▶ **WORK INSTRUCTIONS**:
Extract every line from the data below and copy each one word for word, without changing anything.

--- START SUPPLIED MATERIAL ---

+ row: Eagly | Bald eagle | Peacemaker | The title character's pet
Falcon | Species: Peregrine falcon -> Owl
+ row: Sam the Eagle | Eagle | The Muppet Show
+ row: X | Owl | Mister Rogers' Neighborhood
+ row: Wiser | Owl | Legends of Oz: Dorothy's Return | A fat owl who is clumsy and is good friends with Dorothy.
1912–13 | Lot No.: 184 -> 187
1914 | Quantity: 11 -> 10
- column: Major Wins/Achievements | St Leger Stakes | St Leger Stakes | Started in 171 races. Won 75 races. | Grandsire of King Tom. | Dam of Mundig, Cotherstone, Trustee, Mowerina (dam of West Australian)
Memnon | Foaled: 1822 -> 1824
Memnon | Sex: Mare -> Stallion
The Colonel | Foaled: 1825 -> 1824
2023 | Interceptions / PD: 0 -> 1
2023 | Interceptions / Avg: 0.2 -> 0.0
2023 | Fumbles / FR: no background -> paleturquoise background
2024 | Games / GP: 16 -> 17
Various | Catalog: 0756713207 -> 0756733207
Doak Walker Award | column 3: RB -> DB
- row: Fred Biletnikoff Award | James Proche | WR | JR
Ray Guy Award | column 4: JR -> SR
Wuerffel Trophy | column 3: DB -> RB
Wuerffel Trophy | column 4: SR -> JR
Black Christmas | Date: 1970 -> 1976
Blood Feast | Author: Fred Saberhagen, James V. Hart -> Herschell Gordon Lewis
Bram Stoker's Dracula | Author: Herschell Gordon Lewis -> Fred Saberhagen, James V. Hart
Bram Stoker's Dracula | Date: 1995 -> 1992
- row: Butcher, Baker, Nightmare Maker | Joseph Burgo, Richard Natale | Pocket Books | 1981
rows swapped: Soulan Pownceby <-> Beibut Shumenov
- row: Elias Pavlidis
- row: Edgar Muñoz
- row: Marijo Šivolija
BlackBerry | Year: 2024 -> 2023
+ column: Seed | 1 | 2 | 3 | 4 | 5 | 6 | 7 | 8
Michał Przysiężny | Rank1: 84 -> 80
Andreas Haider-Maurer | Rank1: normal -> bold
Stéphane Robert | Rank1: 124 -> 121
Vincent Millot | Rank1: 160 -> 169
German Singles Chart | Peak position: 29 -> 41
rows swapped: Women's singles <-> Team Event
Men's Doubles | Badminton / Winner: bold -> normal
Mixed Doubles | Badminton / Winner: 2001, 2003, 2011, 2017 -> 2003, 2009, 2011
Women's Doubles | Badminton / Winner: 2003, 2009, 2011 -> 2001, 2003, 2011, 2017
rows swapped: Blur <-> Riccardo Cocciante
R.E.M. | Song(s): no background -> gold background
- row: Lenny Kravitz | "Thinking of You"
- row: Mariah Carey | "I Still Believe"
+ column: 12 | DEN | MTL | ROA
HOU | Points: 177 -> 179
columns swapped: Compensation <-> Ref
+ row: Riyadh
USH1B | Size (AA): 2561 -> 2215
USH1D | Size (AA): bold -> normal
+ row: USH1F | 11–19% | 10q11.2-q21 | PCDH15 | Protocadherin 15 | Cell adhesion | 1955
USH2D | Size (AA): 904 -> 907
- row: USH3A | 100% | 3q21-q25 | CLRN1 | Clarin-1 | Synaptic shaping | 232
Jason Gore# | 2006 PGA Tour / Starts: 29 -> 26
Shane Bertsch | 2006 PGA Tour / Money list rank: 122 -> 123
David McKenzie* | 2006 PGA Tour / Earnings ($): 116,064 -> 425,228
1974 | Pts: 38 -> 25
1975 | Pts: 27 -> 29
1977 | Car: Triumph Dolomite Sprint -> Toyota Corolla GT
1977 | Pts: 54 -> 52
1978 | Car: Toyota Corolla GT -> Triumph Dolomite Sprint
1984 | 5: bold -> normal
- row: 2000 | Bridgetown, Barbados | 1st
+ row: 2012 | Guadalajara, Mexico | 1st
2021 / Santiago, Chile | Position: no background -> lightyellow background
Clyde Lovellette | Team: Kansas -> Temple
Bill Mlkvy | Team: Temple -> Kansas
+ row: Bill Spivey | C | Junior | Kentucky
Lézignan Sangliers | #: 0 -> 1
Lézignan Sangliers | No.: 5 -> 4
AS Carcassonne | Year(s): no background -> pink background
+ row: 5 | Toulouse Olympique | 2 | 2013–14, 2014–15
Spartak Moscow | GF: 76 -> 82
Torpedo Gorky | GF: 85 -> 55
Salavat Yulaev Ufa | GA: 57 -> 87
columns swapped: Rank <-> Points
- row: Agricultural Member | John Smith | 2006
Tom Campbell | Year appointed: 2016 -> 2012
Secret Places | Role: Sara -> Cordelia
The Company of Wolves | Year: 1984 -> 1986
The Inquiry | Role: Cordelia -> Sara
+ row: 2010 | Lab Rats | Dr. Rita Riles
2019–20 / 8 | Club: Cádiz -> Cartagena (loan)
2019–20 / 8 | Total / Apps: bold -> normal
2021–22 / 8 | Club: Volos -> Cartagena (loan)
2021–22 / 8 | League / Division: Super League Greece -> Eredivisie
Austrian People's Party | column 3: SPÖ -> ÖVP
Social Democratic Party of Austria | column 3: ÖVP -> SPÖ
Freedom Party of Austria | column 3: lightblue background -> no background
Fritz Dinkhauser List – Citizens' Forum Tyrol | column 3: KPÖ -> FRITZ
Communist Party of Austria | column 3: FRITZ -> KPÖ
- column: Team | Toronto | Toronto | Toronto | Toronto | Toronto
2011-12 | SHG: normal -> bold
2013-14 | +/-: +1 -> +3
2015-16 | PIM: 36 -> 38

--- END SUPPLIED MATERIAL ---

▶ **PROBLEM SOLUTION**:
+ row: Eagly | Bald eagle | Peacemaker | The title character's pet
Falcon | Species: Peregrine falcon -> Owl
+ row: Sam the Eagle | Eagle | The Muppet Show
+ row: X | Owl | Mister Rogers' Neighborhood
+ row: Wiser | Owl | Legends of Oz: Dorothy's Return | A fat owl who is clumsy and is good friends with Dorothy.
1912–13 | Lot No.: 184 -> 187
1914 | Quantity: 11 -> 10
- column: Major Wins/Achievements | St Leger Stakes | St Leger Stakes | Started in 171 races. Won 75 races. | Grandsire of King Tom. | Dam of Mundig, Cotherstone, Trustee, Mowerina (dam of West Australian)
Memnon | Foaled: 1822 -> 1824
Memnon | Sex: Mare -> Stallion
The Colonel | Foaled: 1825 -> 1824
2023 | Interceptions / PD: 0 -> 1
2023 | Interceptions / Avg: 0.2 -> 0.0
2023 | Fumbles / FR: no background -> paleturquoise background
2024 | Games / GP: 16 -> 17
Various | Catalog: 0756713207 -> 0756733207
Doak Walker Award | column 3: RB -> DB
- row: Fred Biletnikoff Award | James Proche | WR | JR
Ray Guy Award | column 4: JR -> SR
Wuerffel Trophy | column 3: DB -> RB
Wuerffel Trophy | column 4: SR -> JR
Black Christmas | Date: 1970 -> 1976
Blood Feast | Author: Fred Saberhagen, James V. Hart -> Herschell Gordon Lewis
Bram Stoker's Dracula | Author: Herschell Gordon Lewis -> Fred Saberhagen, James V. Hart
Bram Stoker's Dracula | Date: 1995 -> 1992
- row: Butcher, Baker, Nightmare Maker | Joseph Burgo, Richard Natale | Pocket Books | 1981
rows swapped: Soulan Pownceby <-> Beibut Shumenov
- row: Elias Pavlidis
- row: Edgar Muñoz
- row: Marijo Šivolija
BlackBerry | Year: 2024 -> 2023
+ column: Seed | 1 | 2 | 3 | 4 | 5 | 6 | 7 | 8
Michał Przysiężny | Rank1: 84 -> 80
Andreas Haider-Maurer | Rank1: normal -> bold
Stéphane Robert | Rank1: 124 -> 121
Vincent Millot | Rank1: 160 -> 169
German Singles Chart | Peak position: 29 -> 41
rows swapped: Women's singles <-> Team Event
Men's Doubles | Badminton / Winner: bold -> normal
Mixed Doubles | Badminton / Winner: 2001, 2003, 2011, 2017 -> 2003, 2009, 2011
Women's Doubles | Badminton / Winner: 2003, 2009, 2011 -> 2001, 2003, 2011, 2017
rows swapped: Blur <-> Riccardo Cocciante
R.E.M. | Song(s): no background -> gold background
- row: Lenny Kravitz | "Thinking of You"
- row: Mariah Carey | "I Still Believe"
+ column: 12 | DEN | MTL | ROA
HOU | Points: 177 -> 179
columns swapped: Compensation <-> Ref
+ row: Riyadh
USH1B | Size (AA): 2561 -> 2215
USH1D | Size (AA): bold -> normal
+ row: USH1F | 11–19% | 10q11.2-q21 | PCDH15 | Protocadherin 15 | Cell adhesion | 1955
USH2D | Size (AA): 904 -> 907
- row: USH3A | 100% | 3q21-q25 | CLRN1 | Clarin-1 | Synaptic shaping | 232
Jason Gore# | 2006 PGA Tour / Starts: 29 -> 26
Shane Bertsch | 2006 PGA Tour / Money list rank: 122 -> 123
David McKenzie* | 2006 PGA Tour / Earnings ($): 116,064 -> 425,228
1974 | Pts: 38 -> 25
1975 | Pts: 27 -> 29
1977 | Car: Triumph Dolomite Sprint -> Toyota Corolla GT
1977 | Pts: 54 -> 52
1978 | Car: Toyota Corolla GT -> Triumph Dolomite Sprint
1984 | 5: bold -> normal
- row: 2000 | Bridgetown, Barbados | 1st
+ row: 2012 | Guadalajara, Mexico | 1st
2021 / Santiago, Chile | Position: no background -> lightyellow background
Clyde Lovellette | Team: Kansas -> Temple
Bill Mlkvy | Team: Temple -> Kansas
+ row: Bill Spivey | C | Junior | Kentucky
Lézignan Sangliers | #: 0 -> 1
Lézignan Sangliers | No.: 5 -> 4
AS Carcassonne | Year(s): no background -> pink background
+ row: 5 | Toulouse Olympique | 2 | 2013–14, 2014–15
Spartak Moscow | GF: 76 -> 82
Torpedo Gorky | GF: 85 -> 55
Salavat Yulaev Ufa | GA: 57 -> 87
columns swapped: Rank <-> Points
- row: Agricultural Member | John Smith | 2006
Tom Campbell | Year appointed: 2016 -> 2012
Secret Places | Role: Sara -> Cordelia
The Company of Wolves | Year: 1984 -> 1986
The Inquiry | Role: Cordelia -> Sara
+ row: 2010 | Lab Rats | Dr. Rita Riles
2019–20 / 8 | Club: Cádiz -> Cartagena (loan)
2019–20 / 8 | Total / Apps: bold -> normal
2021–22 / 8 | Club: Volos -> Cartagena (loan)
2021–22 / 8 | League / Division: Super League Greece -> Eredivisie
Austrian People's Party | column 3: SPÖ -> ÖVP
Social Democratic Party of Austria | column 3: ÖVP -> SPÖ
Freedom Party of Austria | column 3: lightblue background -> no background
Fritz Dinkhauser List – Citizens' Forum Tyrol | column 3: KPÖ -> FRITZ
Communist Party of Austria | column 3: FRITZ -> KPÖ
- column: Team | Toronto | Toronto | Toronto | Toronto | Toronto
2011-12 | SHG: normal -> bold
2013-14 | +/-: +1 -> +3
2015-16 | PIM: 36 -> 38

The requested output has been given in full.